Project I for Pattern Recognition @ RIT
Both classifiers are found in the classification directory and can be run using the following
usage: kd_tree.py [-h] cmd f [c [c ...]]
Classify isolated handwritten math symbols with a k-d tree implementation of
the 1-NN algorithm.
positional arguments:
cmd Whether to test or train the model
f The filename for the csv file that contains the dataset.
c The class(es) that should be processed by the classifier
optional arguments:
-h, --help show this help message and exit
usage: hmm.py [-h] cmd f [c [c ...]]
Classify isolated handwritten math symbols with an HMM.
positional arguments:
cmd Whether to test or train the model
f The filename for the csv file that contains the dataset.
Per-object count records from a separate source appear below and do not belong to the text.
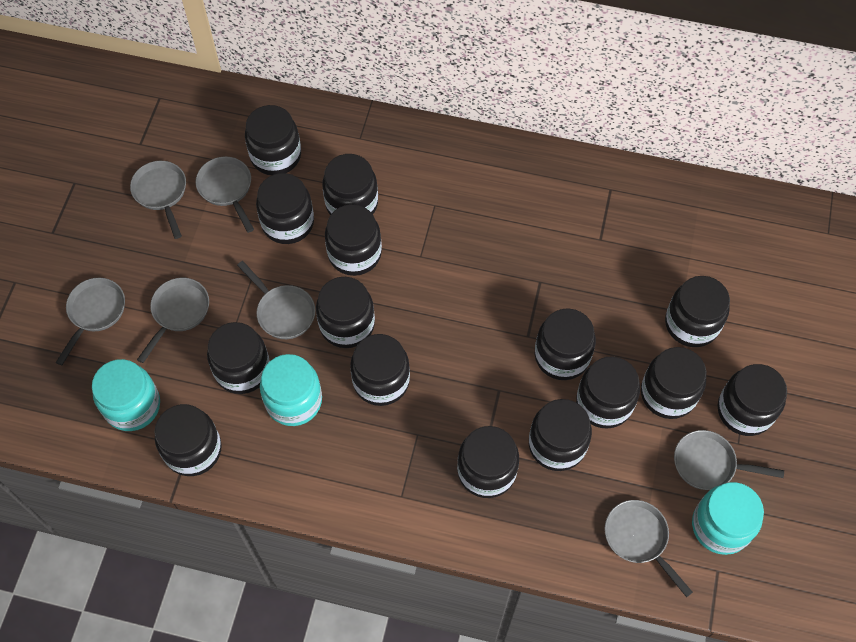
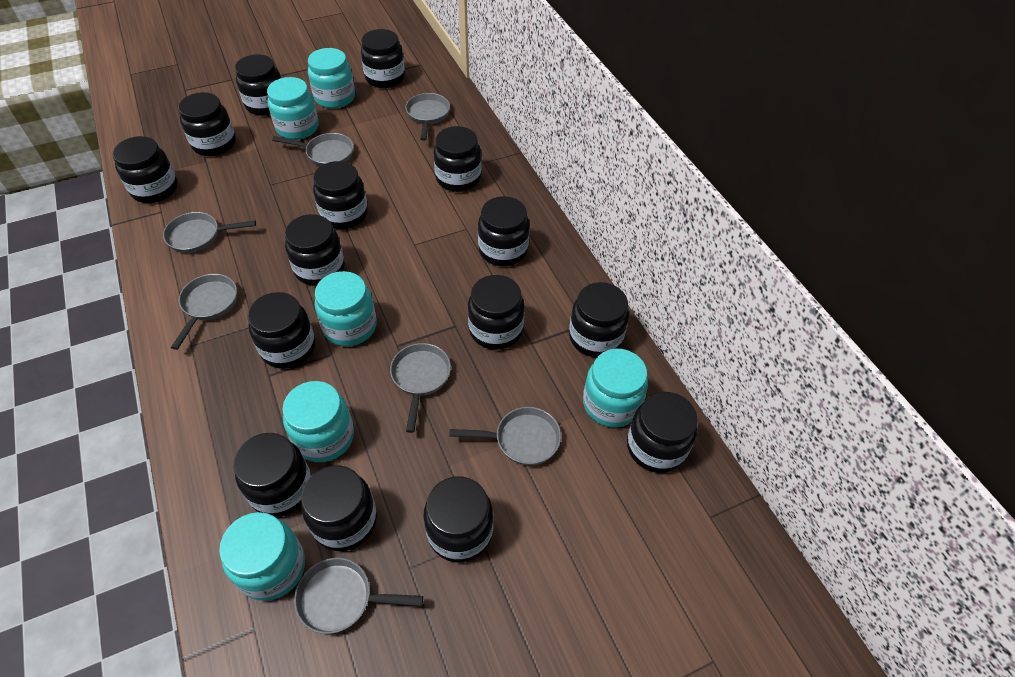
turquoise jar: [92,359,160,431] [260,354,322,426] [692,482,764,555] = 3 -> [219,512,305,601] [267,77,319,140] [282,381,354,462] [308,48,355,109] [315,271,377,346] [583,349,648,428] = 6

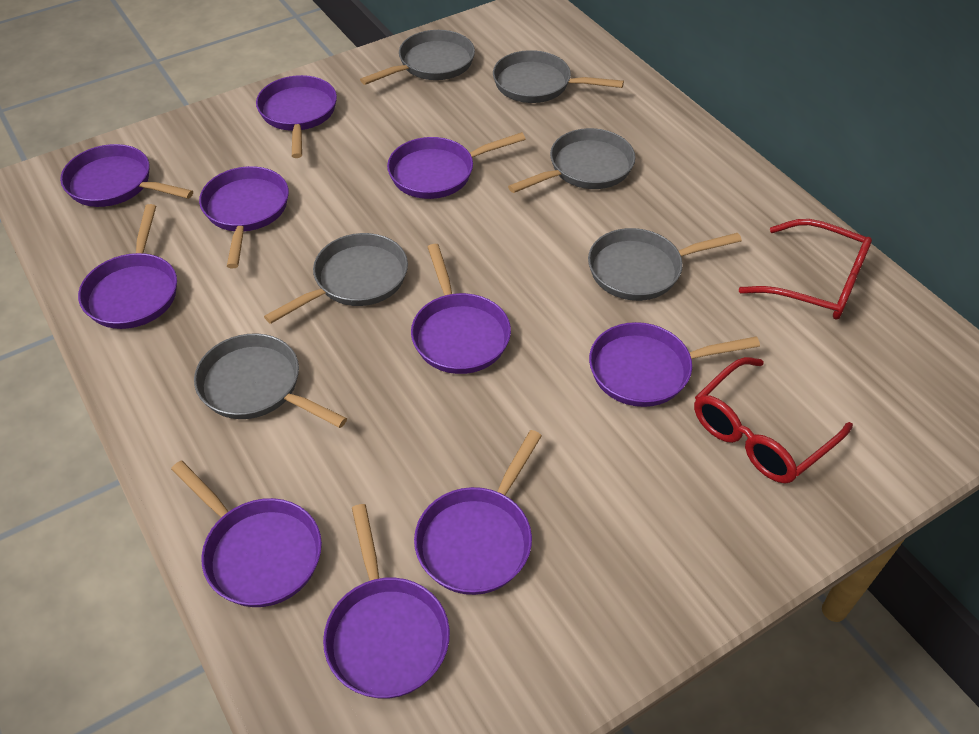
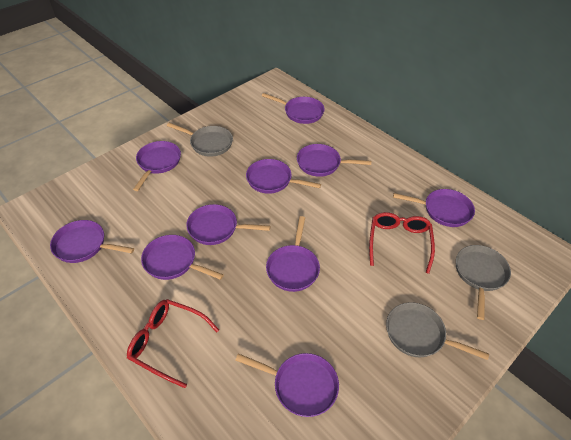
grey pan: [194,333,347,428] [264,233,408,324] [360,30,475,85] [493,50,624,103] [508,128,635,193] [588,228,742,301] = 6 -> [167,123,233,157] [386,302,489,360] [456,245,511,320] = 3

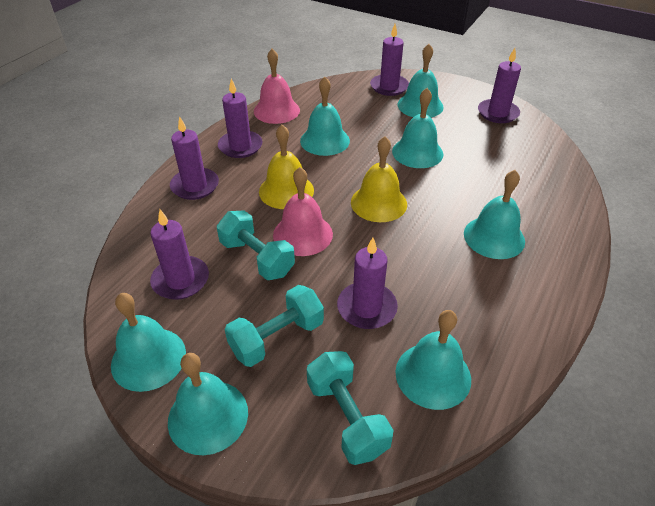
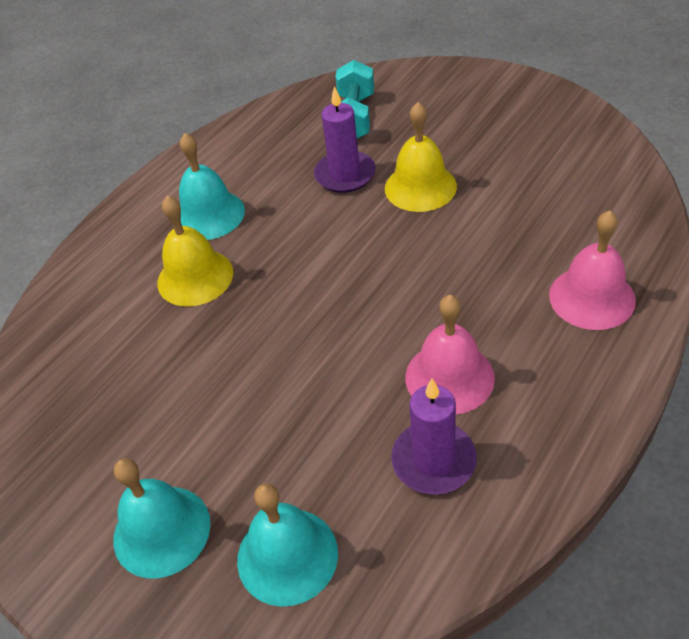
purple candle: [150,209,209,300] [170,116,219,200] [218,79,263,158] [337,238,398,329] [370,24,409,96] [478,48,521,123] = 6 -> [314,86,376,193] [391,379,477,495] = 2
turquoise bell: [111,293,186,392] [168,353,248,455] [300,77,350,156] [392,88,443,168] [396,310,471,410] [397,44,444,118] [464,170,525,259] = 7 -> [113,458,210,578] [179,133,245,240] [237,483,338,607] = 3
turquoise dumbbell: [217,210,295,280] [225,285,324,367] [307,351,393,465] = 3 -> [335,60,374,139] = 1

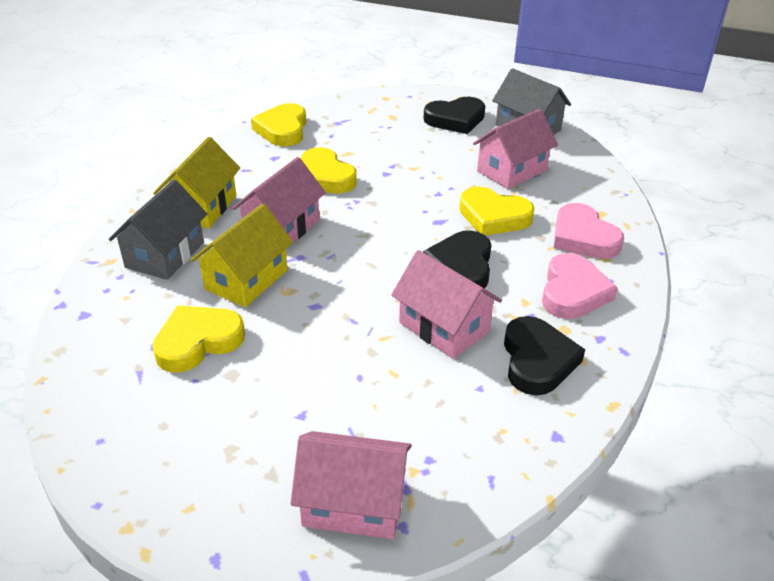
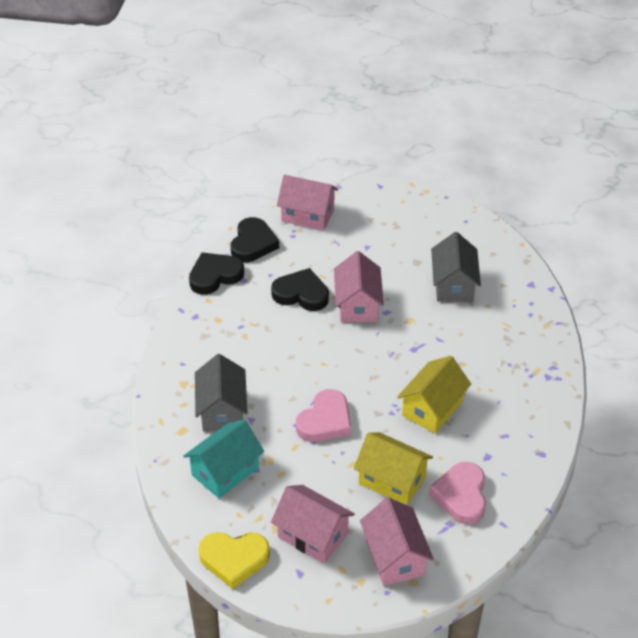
turquoise house: none = 0 -> [183,420,264,498] = 1
yellow heart: [152,305,245,372] [251,103,306,146] [301,147,357,194] [459,187,534,236] = 4 -> [199,532,270,589] = 1

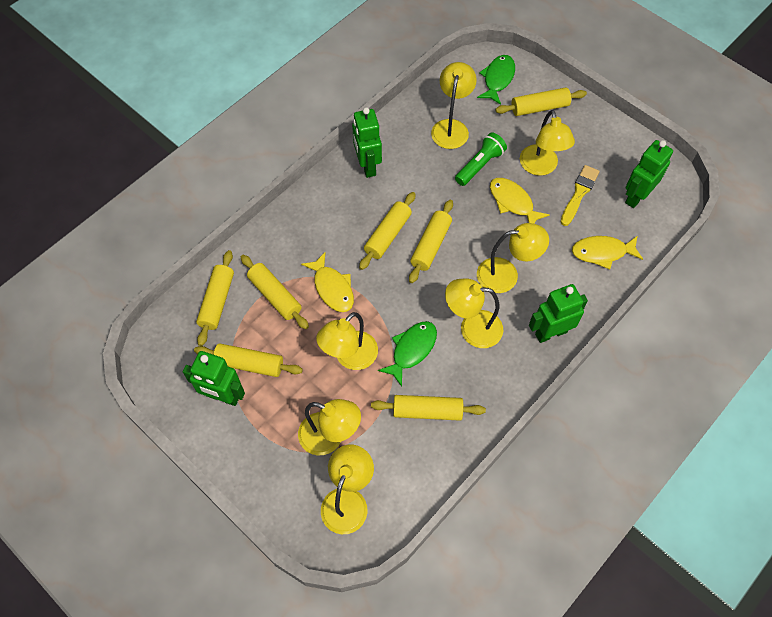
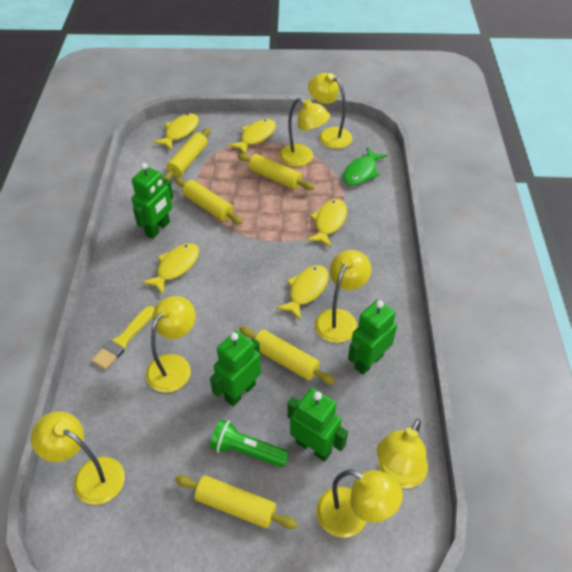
green fish: [378,321,437,387] [477,55,515,105] = 2 -> [343,147,387,186] = 1
yellow fish: [301,252,354,312] [490,178,550,224] [572,236,643,269] = 3 -> [142,243,199,295] [153,113,199,150] [228,119,276,154] [276,265,328,321] [307,199,347,247] = 5
yellow rolling pin: [194,343,303,377] [196,250,234,346] [241,255,309,329] [359,192,416,270] [371,395,486,421] [409,200,453,283] [495,87,587,116] = 7 -> [163,128,211,180] [175,178,243,225] [175,475,298,529] [238,153,314,190] [239,326,335,385] = 5

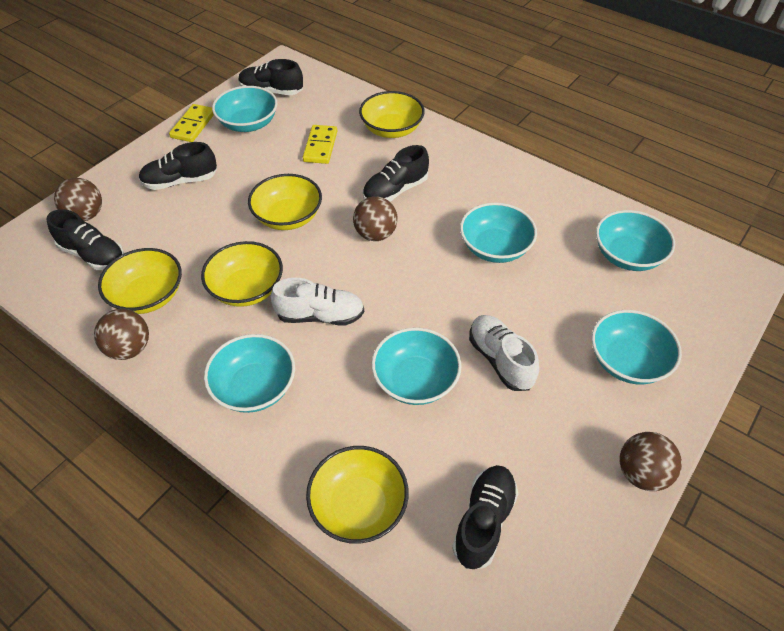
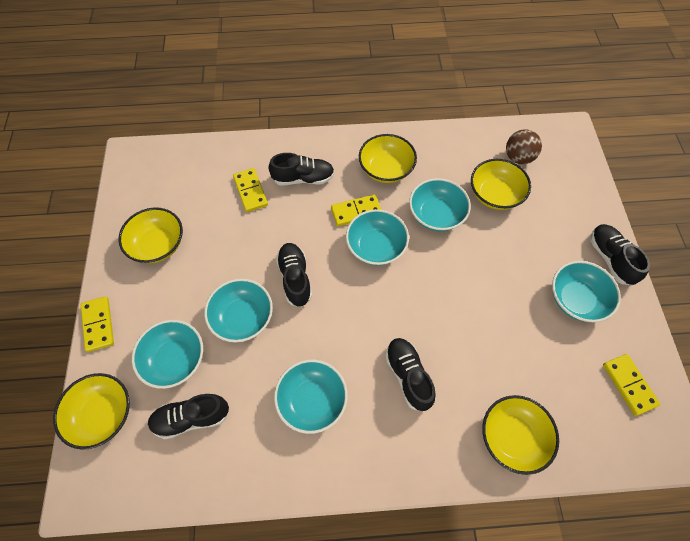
brown ball: [54,178,102,221] [94,309,149,360] [353,196,398,241] [619,432,682,491] = 4 -> [506,129,542,164] = 1
white shoe: [271,278,364,326] [469,315,539,391] = 2 -> none = 0
yellow domino: [169,104,214,142] [303,125,337,164] = 2 -> [81,296,114,352] [233,168,268,212] [331,194,381,226] [603,354,660,416] = 4

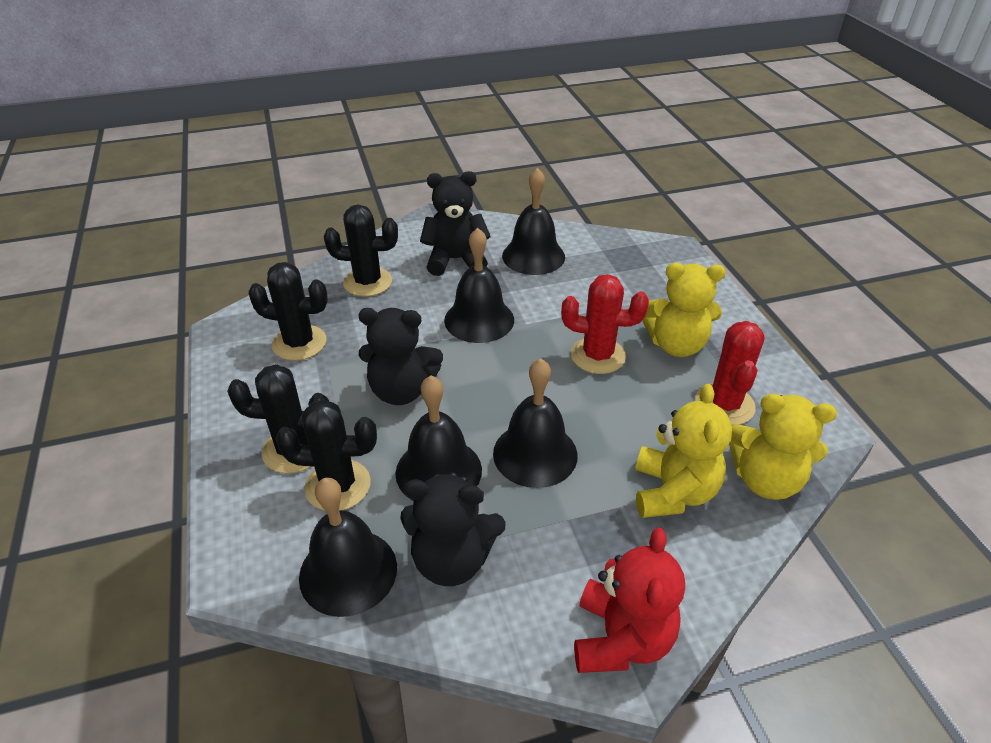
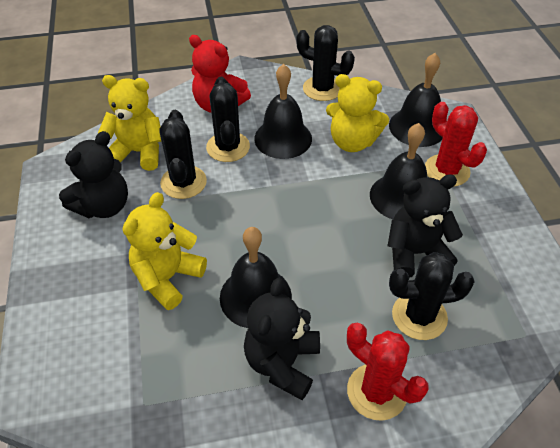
black bell: [299,478,397,617] [396,375,482,501] [444,228,514,343] [493,358,578,488] [502,168,565,275] = 5 -> [220,227,292,328] [254,64,312,159] [370,123,427,219] [389,53,443,147] = 4

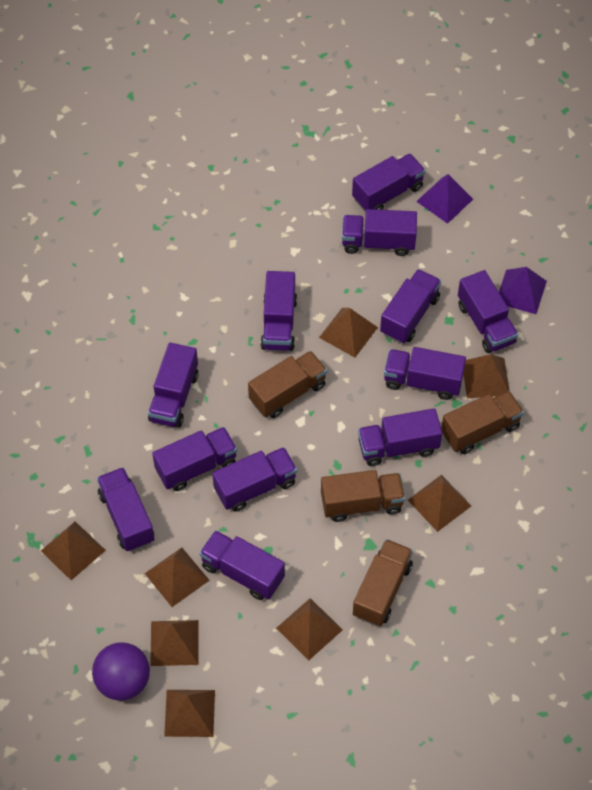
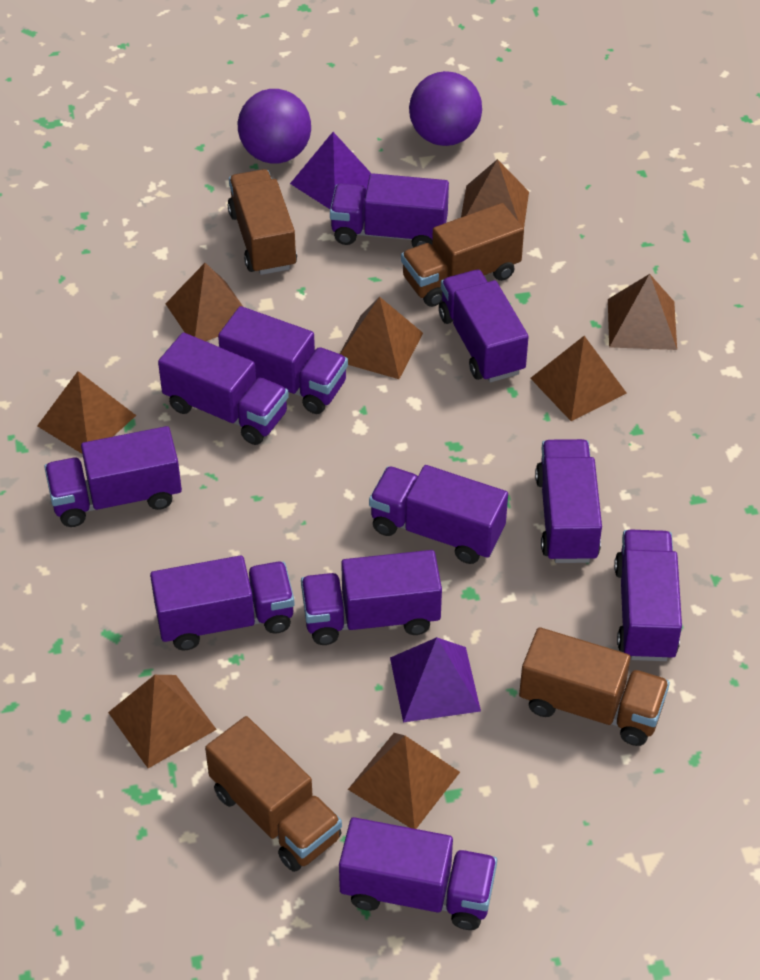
purple ball: [92,642,150,701] = 1 -> [238,89,311,164] [409,71,482,146] = 2
purple truck: [97,467,155,551] [148,343,198,428] [152,427,237,491] [199,530,285,600] [212,447,297,512] [261,271,297,351] [342,209,417,256] [352,154,425,213] [358,408,442,466] [380,269,441,344] [384,347,466,400] [458,270,518,353] = 12 -> [44,426,182,527] [150,556,295,651] [158,332,289,445] [218,306,348,414] [301,550,442,645] [330,173,449,247] [339,817,497,930] [369,465,508,564] [439,270,529,382] [535,439,602,563] [614,529,682,661] = 11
c The class(es) that should be processed by the classifier
optional arguments:
-h, --help show this help message and exit
For instance, the kd_tree
implementation can be trained
python kd_tree.py train path/to/training_set.csv
which will save a model at classification/models/kd_tree.model
and then
tested
python kd_tree.py test path/to/testing_set.csv
which will load the model from this location.
Pre-trained models have been provided so you need only run the test command to see our models in action.
usage: segmenter.py [-h] cmd type
Segmentation algorithm that uses Adaboost trained on a combination of
geometric, multi-scale shape context, and classifier features.
positional arguments:
cmd Whether to test or train the model
type Determine what size of data to train on
optional arguments:
-h, --help show this help message and exit
usage: parser.py [-h] cmd type
Parsing algorithm that uses an MST based aproach to perform structural
analysis on groupings of math symbols.
positional arguments:
cmd Whether to test, test_segmenter, or train the model
type Determine what size of data to train on
optional arguments:
-h, --help show this help message and exit
It is worth noting that the test_segmenter
option exists to allow you to test
parsing on segmentation output instead of ground truth. Though this is a requirement,
the pretrained models do not support the functionality as the segmenter was trained in full
before the method allowing this functionality was added. If you would like to test this, you
must retrain the segmenter.
The classifiers currently expects the trainingSymbols/
and trainingJunk/
to reside under
dataset/
. To change this behavior, edit the location attribute of the dataset_meta dictionary in classification/config.py
.
The segmenter and parser expect the dataset at whatever is specified in the base level config.py. Change this to point to your dataset.
This project uses the following libraries.
- sklearn
- hmmlearn
- progressbar2
- numpy
- scipy
- networkx
- PIL
- BeautifulSoup